**QUESTIONS ON THE MATERIAL**
1. In the text on covers of "Last Christmas," write out the stretch from "The song was" through "on the chart." again, renaming "charity single" to "benefit single".
2. According to the text on covers of "Last Christmas," on what date was Carly Rae Jepsen's version released to digital retailers?

**GIVEN TEXT**
Segment Open

The song was covered by the cast of Glee, led by Lea Michele, Cory Monteith with Amber Riley, and was released in 2009 exclusively on iTunes as a charity single, then in 2010 on Glee: The Music, The Christmas Album. The song entered the Billboard Hot 100, becoming the first time a cover version of the song appeared on the chart.

Charts

Joe McElderry version

British singer Joe McElderry covered the song in 2011. This version was released as a single on 19 December 2011, an EP was also released digitally in Ireland on 4 November 2011, and in the UK on 7 November 2011. Joe McElderry's version is taken from his third studio album, Classic Christmas, released 28 November 2011. 7th Heaven Remix & Production have done a remix for the song.

A short music video was made using footage which was filmed for the Classic Christmass album advertising, it features McElderry outside in the snow, collecting logs and taking them to a large house preparing for a Christmas party, a similar video was made for McElderry's version of "O Come All Ye Faithful". The advert and both videos were directed by Steve Lucker.

Ariana Grande version

"Last Christmas" is a song by American singer Ariana Grande. The song serves as the lead single from Grande's Christmas Kisses. It was released on 19 November 2013 in the iTunes Store.

Grande's cover draws primarily from pop music, contemporary R&B and soul and also includes newly written lyrics in place of some of the originals. The verses have been described as "bouncier" than the original melody.

Charts

Certifications

Carly Rae Jepsen version

"Last Christmas" was covered by Canadian singer Carly Rae Jepsen in 2015 and was released to digital retailers on 20 November 2015 through 604 Records (in Canada) and Interscope Records and School Boy Records (internationally). Jepsen's rendition was praised by critics for combining stylistic elements similar to the original with modern production. She performed the song live at the annual NBC television special Christmas in Rockefeller Center airing on 2 December 2015, and on the episode of The Late Late Show with James Corden airing on 16 December 2015.

Segment Closed

**Landmark coordinate records**
Segment Open

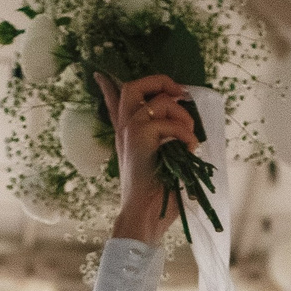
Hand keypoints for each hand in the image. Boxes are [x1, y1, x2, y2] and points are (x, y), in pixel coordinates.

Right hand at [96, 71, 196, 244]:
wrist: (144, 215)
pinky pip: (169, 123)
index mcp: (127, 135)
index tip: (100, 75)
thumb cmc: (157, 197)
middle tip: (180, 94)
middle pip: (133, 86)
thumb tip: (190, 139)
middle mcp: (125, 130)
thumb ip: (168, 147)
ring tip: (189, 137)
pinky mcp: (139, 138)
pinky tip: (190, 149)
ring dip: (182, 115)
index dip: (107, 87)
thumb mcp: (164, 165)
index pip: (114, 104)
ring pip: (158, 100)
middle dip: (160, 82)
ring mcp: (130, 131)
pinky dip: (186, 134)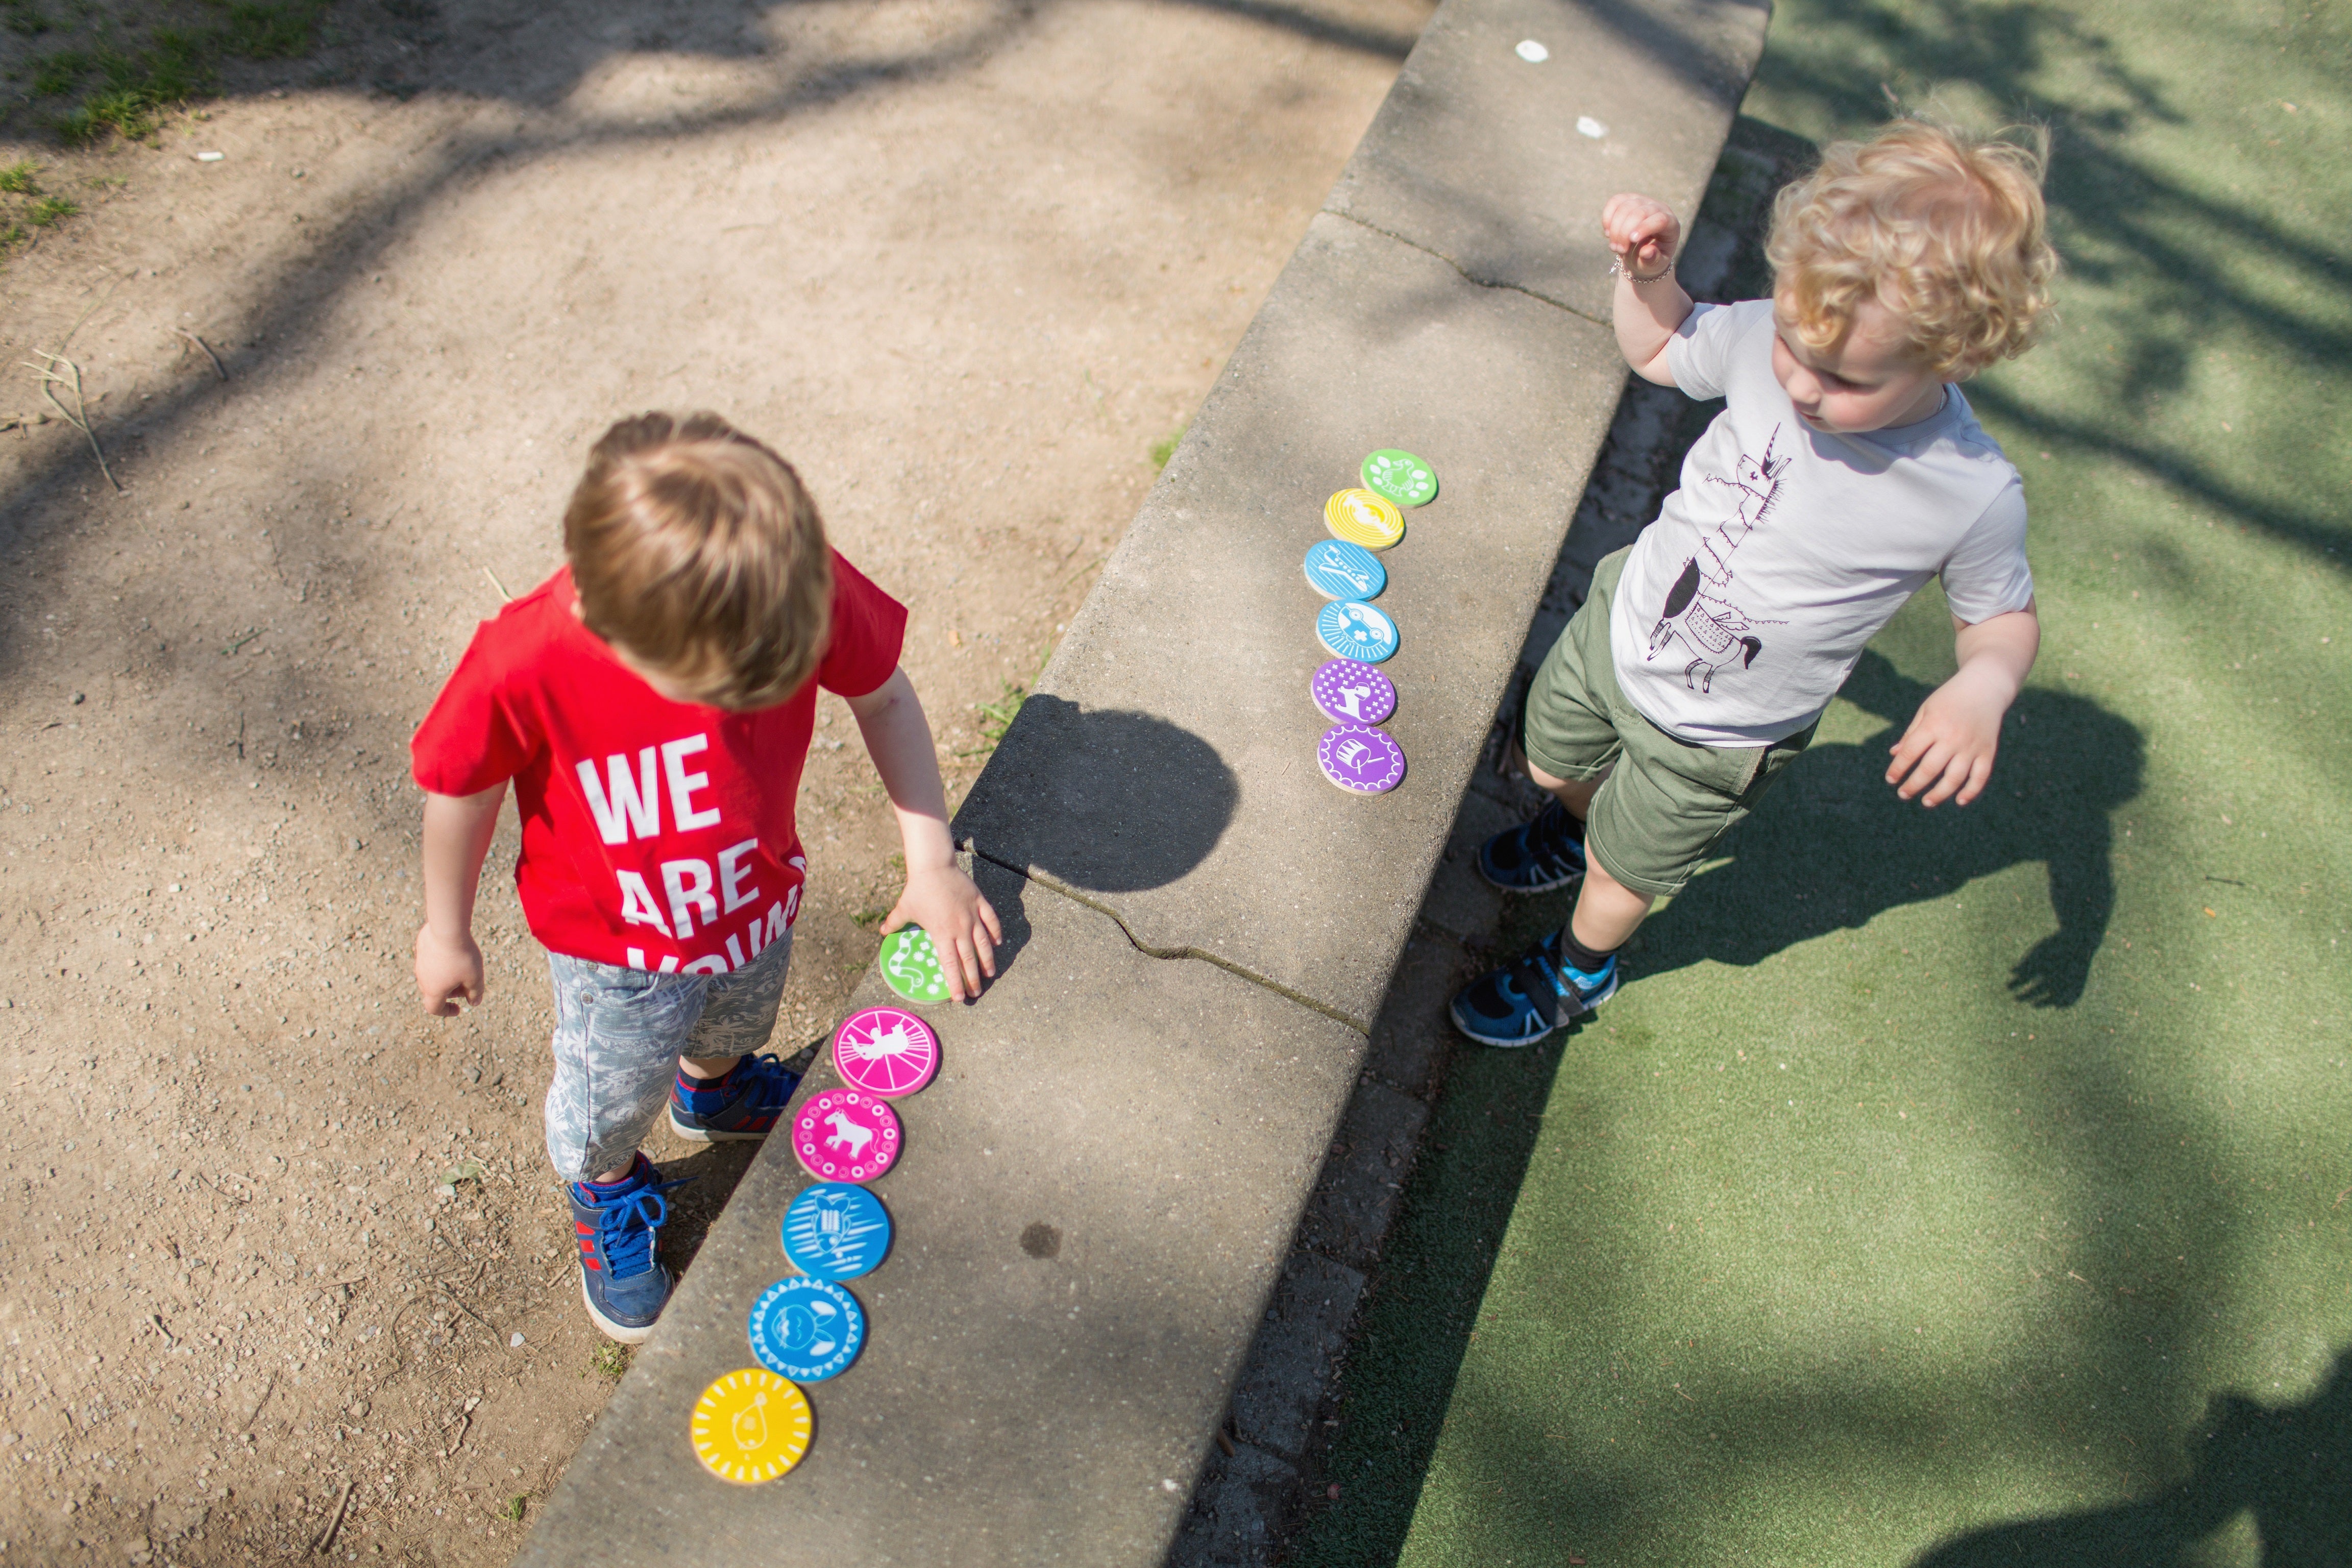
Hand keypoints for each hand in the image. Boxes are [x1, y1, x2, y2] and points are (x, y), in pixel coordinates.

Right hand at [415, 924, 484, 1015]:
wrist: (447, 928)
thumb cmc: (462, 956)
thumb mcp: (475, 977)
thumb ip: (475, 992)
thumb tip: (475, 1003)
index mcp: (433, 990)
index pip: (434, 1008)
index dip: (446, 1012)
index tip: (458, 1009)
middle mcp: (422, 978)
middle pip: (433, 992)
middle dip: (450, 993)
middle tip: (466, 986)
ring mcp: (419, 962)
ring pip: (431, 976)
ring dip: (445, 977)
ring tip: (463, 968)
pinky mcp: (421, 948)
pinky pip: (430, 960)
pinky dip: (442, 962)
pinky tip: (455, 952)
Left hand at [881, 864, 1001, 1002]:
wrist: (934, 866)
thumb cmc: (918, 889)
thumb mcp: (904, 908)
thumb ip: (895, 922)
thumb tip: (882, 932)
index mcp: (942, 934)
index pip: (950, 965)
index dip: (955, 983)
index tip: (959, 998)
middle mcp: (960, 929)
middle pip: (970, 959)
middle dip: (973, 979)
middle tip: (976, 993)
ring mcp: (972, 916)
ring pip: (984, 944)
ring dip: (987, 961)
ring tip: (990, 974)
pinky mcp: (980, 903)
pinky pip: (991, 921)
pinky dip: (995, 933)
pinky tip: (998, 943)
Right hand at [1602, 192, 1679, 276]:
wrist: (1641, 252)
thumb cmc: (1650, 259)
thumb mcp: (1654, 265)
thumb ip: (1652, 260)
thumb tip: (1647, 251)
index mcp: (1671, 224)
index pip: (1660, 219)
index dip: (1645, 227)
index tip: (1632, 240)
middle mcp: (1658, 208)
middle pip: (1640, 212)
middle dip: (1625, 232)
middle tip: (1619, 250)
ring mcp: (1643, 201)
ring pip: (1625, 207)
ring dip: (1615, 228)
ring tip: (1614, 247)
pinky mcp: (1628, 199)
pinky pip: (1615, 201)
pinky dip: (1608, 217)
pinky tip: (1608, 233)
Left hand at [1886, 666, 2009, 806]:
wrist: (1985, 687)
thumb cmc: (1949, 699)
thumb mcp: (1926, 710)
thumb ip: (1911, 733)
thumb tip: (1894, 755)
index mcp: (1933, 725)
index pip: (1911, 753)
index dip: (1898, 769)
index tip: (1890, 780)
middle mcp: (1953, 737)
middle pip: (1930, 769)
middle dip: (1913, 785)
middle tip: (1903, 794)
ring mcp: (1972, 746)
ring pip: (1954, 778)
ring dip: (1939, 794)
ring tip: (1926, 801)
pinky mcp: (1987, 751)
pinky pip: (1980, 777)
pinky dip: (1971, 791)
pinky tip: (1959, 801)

Segment Closed

**ANSWERS BY ITEM**
1.
The song was covered by the cast of Glee, led by Lea Michele, Cory Monteith with Amber Riley, and was released in 2009 exclusively on iTunes as a benefit single, then in 2010 on Glee: The Music, The Christmas Album. The song entered the Billboard Hot 100, becoming the first time a cover version of the song appeared on the chart.

2. 20 November 2015